**Aim of the task**
Find the line with "photomicrograph of basal" in the entries below. Repeat it, every following line, and the line with "staining of normal", exactly and with nothing added.

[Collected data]

#####

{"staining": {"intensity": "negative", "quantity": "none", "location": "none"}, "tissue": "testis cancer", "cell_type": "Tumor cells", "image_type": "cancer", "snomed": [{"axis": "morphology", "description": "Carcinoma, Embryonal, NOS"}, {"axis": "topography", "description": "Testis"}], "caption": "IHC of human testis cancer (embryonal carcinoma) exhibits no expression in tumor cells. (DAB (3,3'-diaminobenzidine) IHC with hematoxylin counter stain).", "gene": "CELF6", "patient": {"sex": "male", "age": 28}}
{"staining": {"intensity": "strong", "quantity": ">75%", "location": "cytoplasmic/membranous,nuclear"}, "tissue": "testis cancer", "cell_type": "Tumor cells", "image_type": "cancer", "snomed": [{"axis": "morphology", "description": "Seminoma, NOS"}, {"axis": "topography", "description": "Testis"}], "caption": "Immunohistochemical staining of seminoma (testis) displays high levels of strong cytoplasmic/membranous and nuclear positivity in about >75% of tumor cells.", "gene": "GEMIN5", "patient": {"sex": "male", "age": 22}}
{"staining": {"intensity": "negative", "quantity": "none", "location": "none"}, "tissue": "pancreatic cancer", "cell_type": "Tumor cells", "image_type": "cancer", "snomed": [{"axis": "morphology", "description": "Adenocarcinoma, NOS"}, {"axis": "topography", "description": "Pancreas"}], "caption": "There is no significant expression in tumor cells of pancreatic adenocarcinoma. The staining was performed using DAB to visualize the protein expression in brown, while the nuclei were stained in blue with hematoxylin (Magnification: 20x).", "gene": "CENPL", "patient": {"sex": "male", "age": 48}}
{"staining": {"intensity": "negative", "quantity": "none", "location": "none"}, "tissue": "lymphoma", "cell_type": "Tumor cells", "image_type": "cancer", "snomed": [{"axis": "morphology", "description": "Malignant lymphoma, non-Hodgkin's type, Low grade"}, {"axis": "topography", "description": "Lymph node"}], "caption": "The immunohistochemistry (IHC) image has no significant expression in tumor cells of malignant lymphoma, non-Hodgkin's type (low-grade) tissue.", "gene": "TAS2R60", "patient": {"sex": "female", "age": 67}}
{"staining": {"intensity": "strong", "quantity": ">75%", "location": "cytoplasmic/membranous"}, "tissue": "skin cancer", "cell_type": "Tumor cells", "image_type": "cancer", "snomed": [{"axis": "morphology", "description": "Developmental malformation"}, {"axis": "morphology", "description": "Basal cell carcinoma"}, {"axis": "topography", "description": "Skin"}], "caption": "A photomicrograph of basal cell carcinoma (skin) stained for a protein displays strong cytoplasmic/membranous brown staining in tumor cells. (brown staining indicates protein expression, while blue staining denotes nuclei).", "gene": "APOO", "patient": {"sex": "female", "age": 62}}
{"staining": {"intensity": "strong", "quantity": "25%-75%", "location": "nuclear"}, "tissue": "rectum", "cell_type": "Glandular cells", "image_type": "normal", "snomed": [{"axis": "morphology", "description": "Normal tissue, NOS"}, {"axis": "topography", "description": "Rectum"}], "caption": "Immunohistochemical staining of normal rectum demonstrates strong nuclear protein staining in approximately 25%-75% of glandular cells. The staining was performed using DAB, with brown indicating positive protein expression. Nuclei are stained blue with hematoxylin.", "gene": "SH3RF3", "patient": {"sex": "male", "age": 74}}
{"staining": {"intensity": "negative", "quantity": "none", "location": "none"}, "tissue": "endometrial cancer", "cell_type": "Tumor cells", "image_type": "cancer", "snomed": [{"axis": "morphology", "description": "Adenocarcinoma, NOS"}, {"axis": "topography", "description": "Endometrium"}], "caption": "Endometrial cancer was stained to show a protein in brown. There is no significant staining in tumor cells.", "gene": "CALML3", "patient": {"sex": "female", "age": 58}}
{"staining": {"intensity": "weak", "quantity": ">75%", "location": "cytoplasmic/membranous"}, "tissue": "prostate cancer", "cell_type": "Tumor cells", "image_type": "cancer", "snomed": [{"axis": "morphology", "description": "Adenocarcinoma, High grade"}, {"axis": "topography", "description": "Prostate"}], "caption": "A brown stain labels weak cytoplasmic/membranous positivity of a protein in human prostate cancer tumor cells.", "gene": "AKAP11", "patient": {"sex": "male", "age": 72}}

#####

**Solution to the problem**
{"staining": {"intensity": "strong", "quantity": ">75%", "location": "cytoplasmic/membranous"}, "tissue": "skin cancer", "cell_type": "Tumor cells", "image_type": "cancer", "snomed": [{"axis": "morphology", "description": "Developmental malformation"}, {"axis": "morphology", "description": "Basal cell carcinoma"}, {"axis": "topography", "description": "Skin"}], "caption": "A photomicrograph of basal cell carcinoma (skin) stained for a protein displays strong cytoplasmic/membranous brown staining in tumor cells. (brown staining indicates protein expression, while blue staining denotes nuclei).", "gene": "APOO", "patient": {"sex": "female", "age": 62}}
{"staining": {"intensity": "strong", "quantity": "25%-75%", "location": "nuclear"}, "tissue": "rectum", "cell_type": "Glandular cells", "image_type": "normal", "snomed": [{"axis": "morphology", "description": "Normal tissue, NOS"}, {"axis": "topography", "description": "Rectum"}], "caption": "Immunohistochemical staining of normal rectum demonstrates strong nuclear protein staining in approximately 25%-75% of glandular cells. The staining was performed using DAB, with brown indicating positive protein expression. Nuclei are stained blue with hematoxylin.", "gene": "SH3RF3", "patient": {"sex": "male", "age": 74}}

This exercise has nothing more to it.